6) Nella storia di San Marino, anche recente, c’è una figura politica a cui si ispira o almeno in cui si riconosce per ideali e valori?

 Clara Boscaglia che è ritenuta la coscienza morale di una stagione politica che determinò il salto di qualità in direzione di uno stato di relativo benessere senza prevedere le dirette conseguenze che invece Lei aveva avvedutamente previsto. 

 
7) Nello scenario politico internazionale, attuale o passato, c’è un personaggio di cui stima l’azione politica? Se si, per quali motivi?

Margaret Thatcher di cui ho ammirato la determinazione, la fermezza e la competenza, ma soprattutto lo spirito di servizio verso la gente.


8) Ci sono delle esperienze nella sua formazione, nel suo lavoro, nella sua vita (anche politica) che considera propedeutiche o comunque importanti per svolgere nel migliore dei modi il mandato per cui si candida?

La mia forza deriva dalla famiglia e dai valori in cui sono stata educata. Come insegnante considero la scuola il luogo dove si forma il cittadino del futuro che deve essere consapevole dei diritti e doveri attribuiti nel rispetto del prossimo e delle leggi. 


9) Ci sono momenti in cui si sente orgoglioso del suo Paese? Quando l’ultima volta?

Ogni notizia positiva per il paese è motivo di orgoglio, in primis quando all’estero si sente pronunciare il nome di San Marino positivamente o si parla di sammarinesi eccellenti.

Sono comunque sempre stata orgogliosa di essere sammarinese, specialmente quando vedo gareggiare mia figlia Beatrice con la rappresentativa nazionale di atletica leggera. 

10) Quali sono gli aspetti del suo carattere che ritiene maggiormente importanti per fare politica?

La grinta, la determinazione e l’attenzione per i dettagli, che tutti mi riconoscono, la passione che mi anima dai primi passi, la voglia di lasciare alle mie due figlie una società democratica, libera, coesa e solidale.

 
11) Quando è nata nella sua vita l’aspirazione all’impegno politico con lo spirito di servizio per la nostra Repubblica? É giunta legata a un fatto scatenante particolare o si è costruita gradualmente nel tempo?
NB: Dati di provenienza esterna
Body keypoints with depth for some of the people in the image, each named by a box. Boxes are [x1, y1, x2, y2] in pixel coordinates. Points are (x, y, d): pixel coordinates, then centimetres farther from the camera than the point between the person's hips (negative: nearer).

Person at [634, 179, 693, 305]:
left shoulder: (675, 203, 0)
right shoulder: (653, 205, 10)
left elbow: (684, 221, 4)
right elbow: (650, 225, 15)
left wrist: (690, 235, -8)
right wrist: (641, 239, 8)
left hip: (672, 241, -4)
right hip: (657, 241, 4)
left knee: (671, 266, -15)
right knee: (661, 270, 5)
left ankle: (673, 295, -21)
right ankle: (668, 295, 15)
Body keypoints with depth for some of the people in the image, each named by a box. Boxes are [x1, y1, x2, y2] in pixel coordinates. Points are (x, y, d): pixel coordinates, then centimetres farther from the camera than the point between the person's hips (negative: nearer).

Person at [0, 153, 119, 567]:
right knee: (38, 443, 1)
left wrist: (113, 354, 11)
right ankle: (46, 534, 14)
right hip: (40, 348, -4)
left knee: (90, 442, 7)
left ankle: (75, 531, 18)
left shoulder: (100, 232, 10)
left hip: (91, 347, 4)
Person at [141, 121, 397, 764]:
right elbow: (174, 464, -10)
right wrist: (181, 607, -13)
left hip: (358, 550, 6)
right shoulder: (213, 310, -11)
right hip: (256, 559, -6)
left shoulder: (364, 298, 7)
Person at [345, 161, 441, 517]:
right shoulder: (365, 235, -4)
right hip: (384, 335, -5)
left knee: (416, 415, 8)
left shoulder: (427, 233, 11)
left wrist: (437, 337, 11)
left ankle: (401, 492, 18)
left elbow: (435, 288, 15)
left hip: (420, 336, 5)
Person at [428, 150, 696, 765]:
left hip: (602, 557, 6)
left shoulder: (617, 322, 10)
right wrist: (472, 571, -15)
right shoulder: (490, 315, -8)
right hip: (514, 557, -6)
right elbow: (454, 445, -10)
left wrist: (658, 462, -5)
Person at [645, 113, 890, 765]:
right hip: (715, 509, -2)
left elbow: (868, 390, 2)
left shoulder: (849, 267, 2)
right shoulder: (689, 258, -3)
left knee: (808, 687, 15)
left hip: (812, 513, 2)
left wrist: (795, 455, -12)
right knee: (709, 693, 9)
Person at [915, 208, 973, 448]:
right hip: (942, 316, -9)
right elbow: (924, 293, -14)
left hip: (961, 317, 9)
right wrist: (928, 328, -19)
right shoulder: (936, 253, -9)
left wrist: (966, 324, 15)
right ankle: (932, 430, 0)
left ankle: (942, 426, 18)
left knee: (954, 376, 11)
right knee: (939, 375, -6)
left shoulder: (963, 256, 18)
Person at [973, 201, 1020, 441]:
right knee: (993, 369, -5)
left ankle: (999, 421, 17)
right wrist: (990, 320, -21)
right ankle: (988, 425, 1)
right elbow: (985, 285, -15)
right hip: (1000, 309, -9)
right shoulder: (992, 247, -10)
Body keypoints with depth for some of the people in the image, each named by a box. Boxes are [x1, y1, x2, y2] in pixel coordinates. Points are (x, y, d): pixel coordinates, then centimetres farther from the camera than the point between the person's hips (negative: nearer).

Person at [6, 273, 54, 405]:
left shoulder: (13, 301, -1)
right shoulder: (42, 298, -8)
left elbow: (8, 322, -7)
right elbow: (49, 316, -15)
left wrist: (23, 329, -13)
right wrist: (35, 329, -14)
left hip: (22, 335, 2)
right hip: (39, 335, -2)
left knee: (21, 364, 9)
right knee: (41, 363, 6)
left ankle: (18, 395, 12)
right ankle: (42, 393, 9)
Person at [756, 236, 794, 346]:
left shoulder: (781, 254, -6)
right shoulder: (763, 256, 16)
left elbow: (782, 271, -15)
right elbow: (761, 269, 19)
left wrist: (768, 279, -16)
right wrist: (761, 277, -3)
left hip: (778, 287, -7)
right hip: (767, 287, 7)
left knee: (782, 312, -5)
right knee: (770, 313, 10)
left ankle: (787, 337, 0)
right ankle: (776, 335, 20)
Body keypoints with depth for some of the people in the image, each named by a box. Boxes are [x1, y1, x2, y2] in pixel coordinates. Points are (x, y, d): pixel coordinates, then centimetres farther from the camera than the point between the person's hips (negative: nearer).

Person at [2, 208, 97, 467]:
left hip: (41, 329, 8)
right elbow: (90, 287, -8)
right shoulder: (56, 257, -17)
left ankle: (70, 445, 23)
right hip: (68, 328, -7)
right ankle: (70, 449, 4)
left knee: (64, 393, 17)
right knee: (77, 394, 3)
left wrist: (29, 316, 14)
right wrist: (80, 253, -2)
Lo spirito di servizio nei confronti della Repubblica mi è stato trasmesso da mio padre ufficiale della Guardia di Rocca e Capitano Reggente negli anni ’60, ma anche dalla tradizione familiare che ci vede da sempre coinvolti nella cura della nostra amata patria. 


12) Nella sua vita privata, anche passata, ci sono delle passioni (sport, hobbies, interessi) che ha coltivato e che hanno lasciato il segno dentro di lei? Se si, quali insegnamenti ne ha ricavato?

Suonare il pianoforte è un momento di distensione e riflessione, viaggiare permette di
conoscere paesi e gente diversa, insegnare implica un arricchimento sul piano umano poichè ci sono affidate le leve future. 

 
13) Con la preferenza unica crediamo che gli elettori valuteranno la competenza, le capacità del candidato, le sue motivazioni e l’entusiasmo. Cosa può dire a proposito riguardo le sue?

Sono fermamente convinta che dobbiamo essere protagonisti del cambiamento in quanto non possiamo demandare ad altri le nostre decisioni. Sedere su uno scranno consiste non nel privilegio di stare seduti ma nella possibilità di incidere sulle scelte da prendere.